What needs to be done :: Where does the word "median" appear in the data? Copy every line that holds it.

(Stored items)
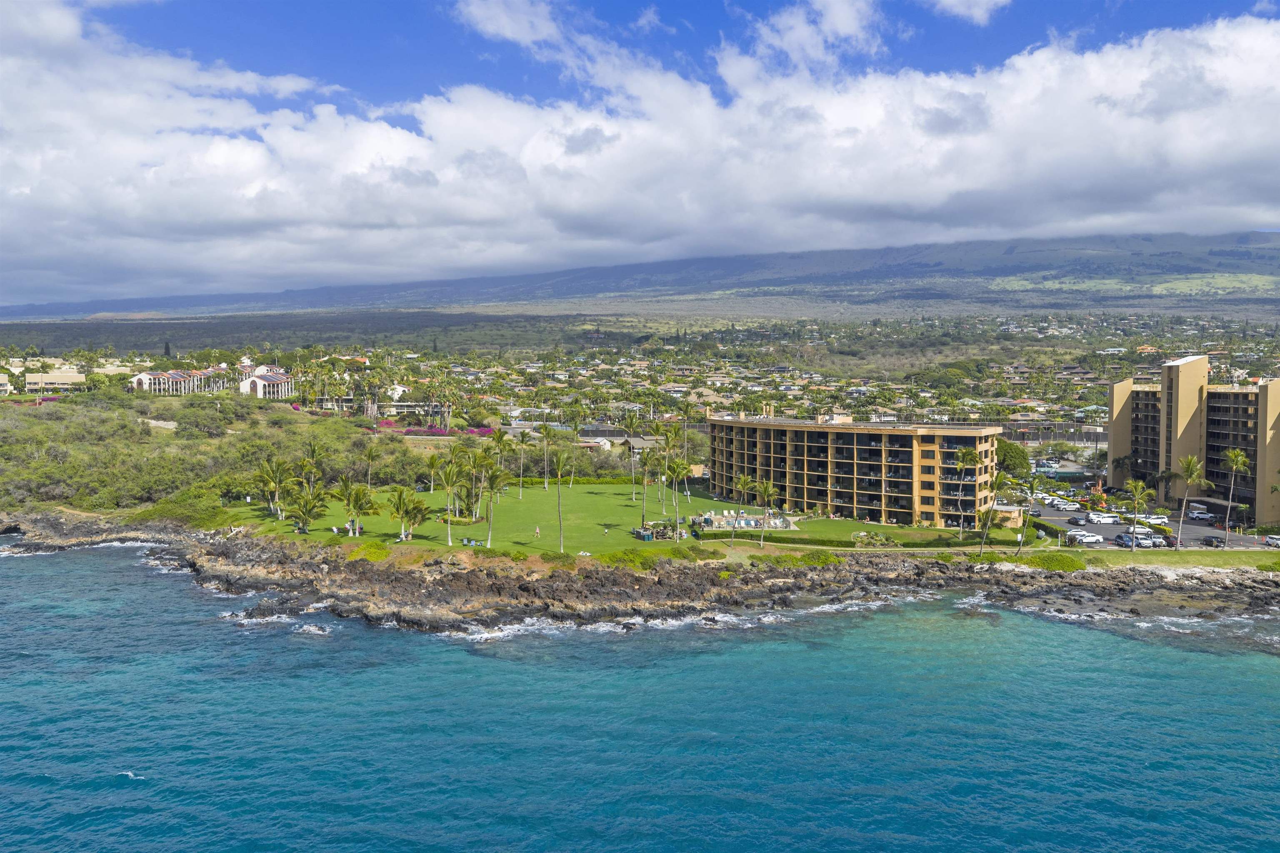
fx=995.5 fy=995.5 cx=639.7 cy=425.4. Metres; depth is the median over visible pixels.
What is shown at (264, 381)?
white building
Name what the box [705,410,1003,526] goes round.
hotel building
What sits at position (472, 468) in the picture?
palm tree
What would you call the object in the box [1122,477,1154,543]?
palm tree
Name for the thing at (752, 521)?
swimming pool
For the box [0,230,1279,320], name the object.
mountain
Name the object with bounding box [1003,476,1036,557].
palm tree
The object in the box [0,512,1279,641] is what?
rocky shore
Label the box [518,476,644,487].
hedge
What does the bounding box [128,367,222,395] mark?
building
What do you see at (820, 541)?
hedge
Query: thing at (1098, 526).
parking lot
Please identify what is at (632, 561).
shrub
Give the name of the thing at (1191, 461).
palm tree
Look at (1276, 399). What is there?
apartment building
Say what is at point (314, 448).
palm tree
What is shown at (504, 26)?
sky
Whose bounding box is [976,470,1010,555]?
palm tree
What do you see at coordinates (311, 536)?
lawn
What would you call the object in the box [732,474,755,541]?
palm tree
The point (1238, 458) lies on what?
palm tree
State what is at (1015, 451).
tree
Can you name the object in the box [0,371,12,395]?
house
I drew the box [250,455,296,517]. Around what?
palm tree
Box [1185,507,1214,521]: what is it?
car
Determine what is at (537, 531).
person
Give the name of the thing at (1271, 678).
sea
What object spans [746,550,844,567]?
shrub
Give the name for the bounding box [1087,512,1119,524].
car
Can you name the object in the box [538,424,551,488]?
palm tree
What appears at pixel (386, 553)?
shrub
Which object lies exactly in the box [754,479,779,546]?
palm tree
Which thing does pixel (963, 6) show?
cloud
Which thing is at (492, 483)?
palm tree
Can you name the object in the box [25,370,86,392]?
building
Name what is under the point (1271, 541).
car
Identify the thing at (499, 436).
palm tree
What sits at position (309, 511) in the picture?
palm tree
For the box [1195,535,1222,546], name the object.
car
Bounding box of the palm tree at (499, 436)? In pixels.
[490,425,511,489]
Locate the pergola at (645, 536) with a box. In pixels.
[632,520,687,540]
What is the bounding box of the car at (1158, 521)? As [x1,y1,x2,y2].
[1136,513,1169,524]
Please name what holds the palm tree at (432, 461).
on the lawn at (311, 536)
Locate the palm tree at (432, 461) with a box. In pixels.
[422,451,441,492]
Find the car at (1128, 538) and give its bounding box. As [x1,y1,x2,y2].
[1115,532,1147,547]
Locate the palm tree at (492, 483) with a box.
[480,463,508,549]
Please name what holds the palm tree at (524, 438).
on the lawn at (311, 536)
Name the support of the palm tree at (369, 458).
on the lawn at (311, 536)
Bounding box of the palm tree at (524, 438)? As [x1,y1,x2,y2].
[516,428,531,494]
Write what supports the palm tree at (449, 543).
on the lawn at (311, 536)
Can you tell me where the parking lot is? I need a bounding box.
[1026,497,1274,550]
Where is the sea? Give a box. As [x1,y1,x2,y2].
[0,540,1279,852]
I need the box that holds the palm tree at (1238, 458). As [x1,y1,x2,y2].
[1220,446,1250,546]
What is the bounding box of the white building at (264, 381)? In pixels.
[237,364,293,399]
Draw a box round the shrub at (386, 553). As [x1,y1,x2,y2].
[348,539,392,561]
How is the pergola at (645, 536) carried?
on the lawn at (311, 536)
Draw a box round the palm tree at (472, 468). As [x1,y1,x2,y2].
[452,447,489,536]
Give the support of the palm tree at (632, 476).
on the lawn at (311, 536)
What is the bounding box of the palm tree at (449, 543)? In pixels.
[436,457,462,546]
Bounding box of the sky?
[0,0,1279,306]
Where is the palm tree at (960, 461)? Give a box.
[951,446,980,541]
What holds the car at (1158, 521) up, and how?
on the parking lot
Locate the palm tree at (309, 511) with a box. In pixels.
[289,487,327,532]
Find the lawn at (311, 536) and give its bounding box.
[223,481,984,557]
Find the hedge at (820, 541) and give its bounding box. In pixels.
[717,530,1018,548]
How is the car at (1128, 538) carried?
on the parking lot
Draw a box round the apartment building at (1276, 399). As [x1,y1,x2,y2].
[1107,355,1279,526]
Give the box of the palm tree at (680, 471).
[665,457,690,530]
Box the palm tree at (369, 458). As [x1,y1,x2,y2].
[360,445,380,488]
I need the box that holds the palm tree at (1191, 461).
[1172,453,1209,548]
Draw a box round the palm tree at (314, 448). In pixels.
[302,437,329,491]
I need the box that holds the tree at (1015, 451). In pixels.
[995,438,1030,477]
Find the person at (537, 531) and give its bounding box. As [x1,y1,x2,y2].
[533,525,540,538]
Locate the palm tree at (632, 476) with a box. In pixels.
[622,432,639,495]
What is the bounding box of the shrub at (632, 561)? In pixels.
[593,548,671,570]
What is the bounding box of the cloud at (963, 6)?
[929,0,1011,23]
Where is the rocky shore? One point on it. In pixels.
(246, 556)
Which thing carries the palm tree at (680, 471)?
on the lawn at (311, 536)
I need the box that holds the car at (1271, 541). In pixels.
[1263,535,1279,547]
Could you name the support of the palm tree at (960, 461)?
on the lawn at (311, 536)

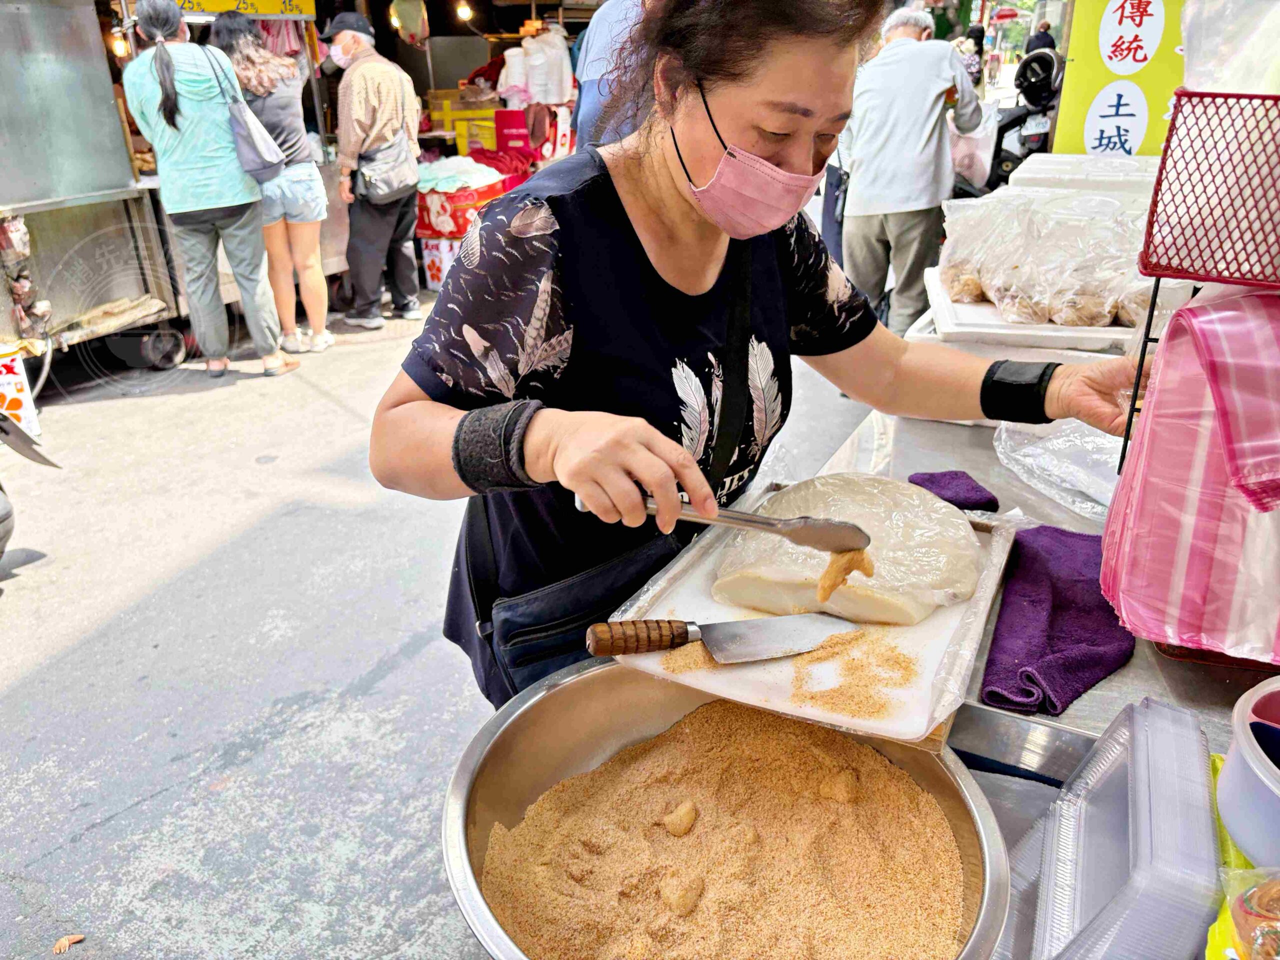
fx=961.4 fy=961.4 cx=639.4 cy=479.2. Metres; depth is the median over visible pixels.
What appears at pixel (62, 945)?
dry leaf
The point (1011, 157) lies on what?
motorcycle
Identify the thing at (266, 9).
yellow sign
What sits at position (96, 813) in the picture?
road
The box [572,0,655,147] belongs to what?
person
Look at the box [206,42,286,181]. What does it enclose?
shoulder bag
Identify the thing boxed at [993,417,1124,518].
plastic bag
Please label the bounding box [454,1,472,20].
light bulb
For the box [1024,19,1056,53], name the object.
person
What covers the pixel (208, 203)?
woman
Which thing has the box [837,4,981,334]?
man
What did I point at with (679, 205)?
woman
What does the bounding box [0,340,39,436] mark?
sign
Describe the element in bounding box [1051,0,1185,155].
yellow sign
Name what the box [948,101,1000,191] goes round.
plastic bag
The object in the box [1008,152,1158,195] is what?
white tray
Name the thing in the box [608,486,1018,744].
tray
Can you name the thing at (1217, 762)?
yellow package
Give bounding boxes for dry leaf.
[52,932,86,953]
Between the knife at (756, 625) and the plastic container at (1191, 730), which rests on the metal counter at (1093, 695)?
the plastic container at (1191, 730)
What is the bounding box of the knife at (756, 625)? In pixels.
[586,614,853,662]
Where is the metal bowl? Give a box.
[440,655,1013,959]
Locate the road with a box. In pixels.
[0,279,896,959]
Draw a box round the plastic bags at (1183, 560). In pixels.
[1098,285,1279,666]
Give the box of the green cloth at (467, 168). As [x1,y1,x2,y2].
[414,156,503,193]
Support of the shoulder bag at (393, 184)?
hanging from the man at (348, 41)
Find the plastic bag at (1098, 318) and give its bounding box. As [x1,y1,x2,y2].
[936,190,1161,327]
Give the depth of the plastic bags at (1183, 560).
0.91 m
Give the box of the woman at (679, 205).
[367,1,1151,710]
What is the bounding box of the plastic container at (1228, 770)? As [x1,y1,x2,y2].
[1216,674,1279,867]
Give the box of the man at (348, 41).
[319,10,423,335]
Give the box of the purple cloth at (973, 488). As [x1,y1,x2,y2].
[908,469,1001,512]
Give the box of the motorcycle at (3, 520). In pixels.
[0,411,62,563]
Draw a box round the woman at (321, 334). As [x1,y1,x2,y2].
[213,7,334,355]
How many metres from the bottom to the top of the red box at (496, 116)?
0.375 m
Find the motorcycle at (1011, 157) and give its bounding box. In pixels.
[979,50,1061,191]
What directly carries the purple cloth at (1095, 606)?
on the metal counter at (1093, 695)
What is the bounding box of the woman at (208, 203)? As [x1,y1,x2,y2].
[119,0,300,379]
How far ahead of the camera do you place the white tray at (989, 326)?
1.85 m
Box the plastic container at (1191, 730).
[1015,698,1218,959]
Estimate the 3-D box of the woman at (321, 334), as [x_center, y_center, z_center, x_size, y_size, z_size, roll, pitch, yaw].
[-2.145,-1.691,5.646,0.588,1.825,0.568,11,26,26]
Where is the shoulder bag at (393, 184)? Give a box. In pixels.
[357,132,419,207]
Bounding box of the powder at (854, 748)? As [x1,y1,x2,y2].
[481,698,962,959]
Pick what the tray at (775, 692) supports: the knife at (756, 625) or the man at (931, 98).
the knife at (756, 625)
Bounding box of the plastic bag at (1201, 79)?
[1180,0,1279,94]
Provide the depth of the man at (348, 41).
6.12 m
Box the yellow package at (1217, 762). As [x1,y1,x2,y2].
[1203,747,1262,959]
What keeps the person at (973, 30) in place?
on the ground
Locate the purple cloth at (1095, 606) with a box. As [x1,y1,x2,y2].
[980,521,1135,718]
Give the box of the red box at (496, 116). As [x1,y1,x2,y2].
[492,107,534,157]
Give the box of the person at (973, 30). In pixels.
[956,21,987,84]
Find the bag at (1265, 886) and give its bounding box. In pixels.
[1213,866,1279,959]
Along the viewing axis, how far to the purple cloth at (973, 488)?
1.42 m
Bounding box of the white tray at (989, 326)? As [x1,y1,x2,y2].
[916,270,1143,356]
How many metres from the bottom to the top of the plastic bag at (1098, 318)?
0.230 m
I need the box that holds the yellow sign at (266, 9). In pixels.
[173,0,316,19]
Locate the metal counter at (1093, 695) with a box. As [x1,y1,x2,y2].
[771,368,1279,957]

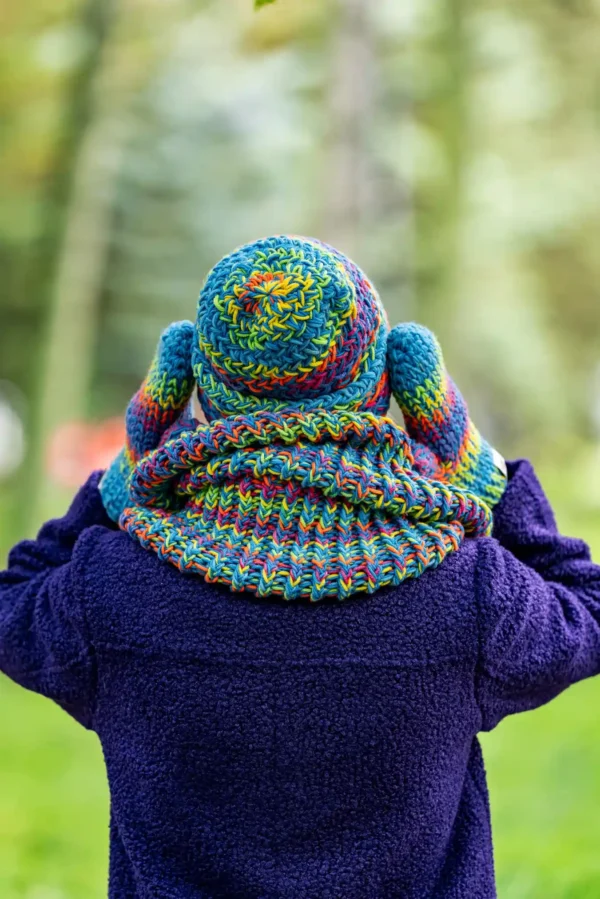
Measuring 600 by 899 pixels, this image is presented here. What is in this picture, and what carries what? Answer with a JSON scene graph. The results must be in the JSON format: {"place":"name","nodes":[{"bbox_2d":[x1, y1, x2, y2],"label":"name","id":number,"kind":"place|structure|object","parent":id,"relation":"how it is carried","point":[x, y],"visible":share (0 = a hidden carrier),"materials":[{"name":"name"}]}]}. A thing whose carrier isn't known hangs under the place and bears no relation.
{"place":"outdoors","nodes":[
{"label":"outdoors","id":0,"kind":"place"},
{"bbox_2d":[253,0,275,10],"label":"leaf","id":1,"kind":"object","parent":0,"point":[268,0],"visible":0.99,"materials":[{"name":"green"}]},
{"bbox_2d":[0,475,599,898],"label":"lawn","id":2,"kind":"structure","parent":0,"point":[534,713],"materials":[{"name":"green plant"}]},
{"bbox_2d":[14,0,126,541],"label":"tree","id":3,"kind":"object","parent":2,"relation":"on","point":[83,255],"visible":0.88,"materials":[{"name":"green plant"}]},
{"bbox_2d":[45,417,125,486],"label":"red flower","id":4,"kind":"object","parent":2,"relation":"on","point":[77,454],"visible":0.5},
{"bbox_2d":[0,234,598,896],"label":"person","id":5,"kind":"object","parent":2,"relation":"on","point":[70,576],"visible":0.98},
{"bbox_2d":[319,0,378,264],"label":"tree trunk","id":6,"kind":"object","parent":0,"point":[345,169],"visible":0.58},
{"bbox_2d":[418,0,471,376],"label":"tree","id":7,"kind":"object","parent":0,"point":[443,329],"visible":0.8,"materials":[{"name":"green plant"}]}
]}

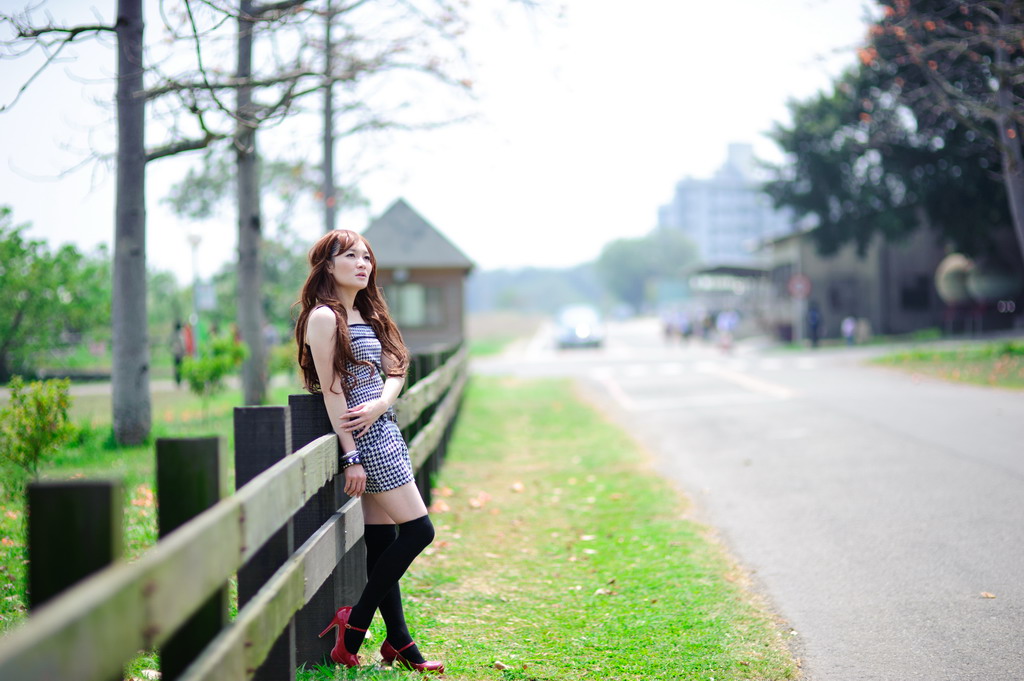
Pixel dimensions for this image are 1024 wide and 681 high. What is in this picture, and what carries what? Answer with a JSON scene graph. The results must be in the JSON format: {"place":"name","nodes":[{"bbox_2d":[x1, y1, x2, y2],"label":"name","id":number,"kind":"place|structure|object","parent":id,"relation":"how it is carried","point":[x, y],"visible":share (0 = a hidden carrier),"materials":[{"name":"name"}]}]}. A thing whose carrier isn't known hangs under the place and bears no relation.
{"place":"outdoors","nodes":[
{"label":"outdoors","id":0,"kind":"place"},
{"bbox_2d":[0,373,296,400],"label":"path","id":1,"kind":"structure","parent":0,"point":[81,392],"materials":[{"name":"grey concrete"}]},
{"bbox_2d":[0,376,316,672],"label":"lawn","id":2,"kind":"structure","parent":0,"point":[167,433],"materials":[{"name":"green plant"}]},
{"bbox_2d":[0,374,76,474],"label":"shrub","id":3,"kind":"object","parent":2,"relation":"on","point":[39,408],"visible":0.98,"materials":[{"name":"green plant"}]},
{"bbox_2d":[0,207,108,381],"label":"tree","id":4,"kind":"object","parent":2,"relation":"on","point":[7,211],"visible":0.91,"materials":[{"name":"green plant"}]},
{"bbox_2d":[1,0,244,445],"label":"tree","id":5,"kind":"object","parent":2,"relation":"on","point":[137,344],"visible":0.99,"materials":[{"name":"plant"}]},
{"bbox_2d":[172,318,187,385],"label":"person","id":6,"kind":"object","parent":2,"relation":"on","point":[177,328],"visible":0.73},
{"bbox_2d":[178,332,245,396],"label":"shrub","id":7,"kind":"object","parent":2,"relation":"on","point":[201,374],"visible":0.93,"materials":[{"name":"green plant"}]},
{"bbox_2d":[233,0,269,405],"label":"tree","id":8,"kind":"object","parent":2,"relation":"on","point":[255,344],"visible":0.95,"materials":[{"name":"plant"}]},
{"bbox_2d":[360,197,475,353],"label":"building","id":9,"kind":"structure","parent":0,"point":[435,330],"materials":[{"name":"wood"}]},
{"bbox_2d":[386,282,440,327],"label":"window","id":10,"kind":"structure","parent":9,"relation":"in","point":[421,298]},
{"bbox_2d":[0,0,878,278],"label":"sky","id":11,"kind":"structure","parent":0,"point":[393,191],"materials":[{"name":"white"}]},
{"bbox_2d":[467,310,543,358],"label":"field","id":12,"kind":"structure","parent":0,"point":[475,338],"materials":[{"name":"green plant"}]},
{"bbox_2d":[466,262,609,316],"label":"distant hill","id":13,"kind":"structure","parent":0,"point":[530,272],"materials":[{"name":"green"}]},
{"bbox_2d":[292,375,801,680],"label":"grass verge","id":14,"kind":"structure","parent":0,"point":[379,666],"materials":[{"name":"green plant"}]},
{"bbox_2d":[0,343,471,680],"label":"wooden fence","id":15,"kind":"object","parent":14,"relation":"on","point":[251,604],"visible":0.93,"materials":[{"name":"brown wood"}]},
{"bbox_2d":[293,225,444,675],"label":"woman","id":16,"kind":"object","parent":14,"relation":"on","point":[381,404],"visible":0.98},
{"bbox_2d":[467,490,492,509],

Result of the task ::
fx=995.5 fy=995.5 cx=639.7 cy=425.4. Metres; depth is the median over visible pixels.
fx=961.4 fy=961.4 cx=639.4 cy=479.2. Metres; depth is the median over visible pixels.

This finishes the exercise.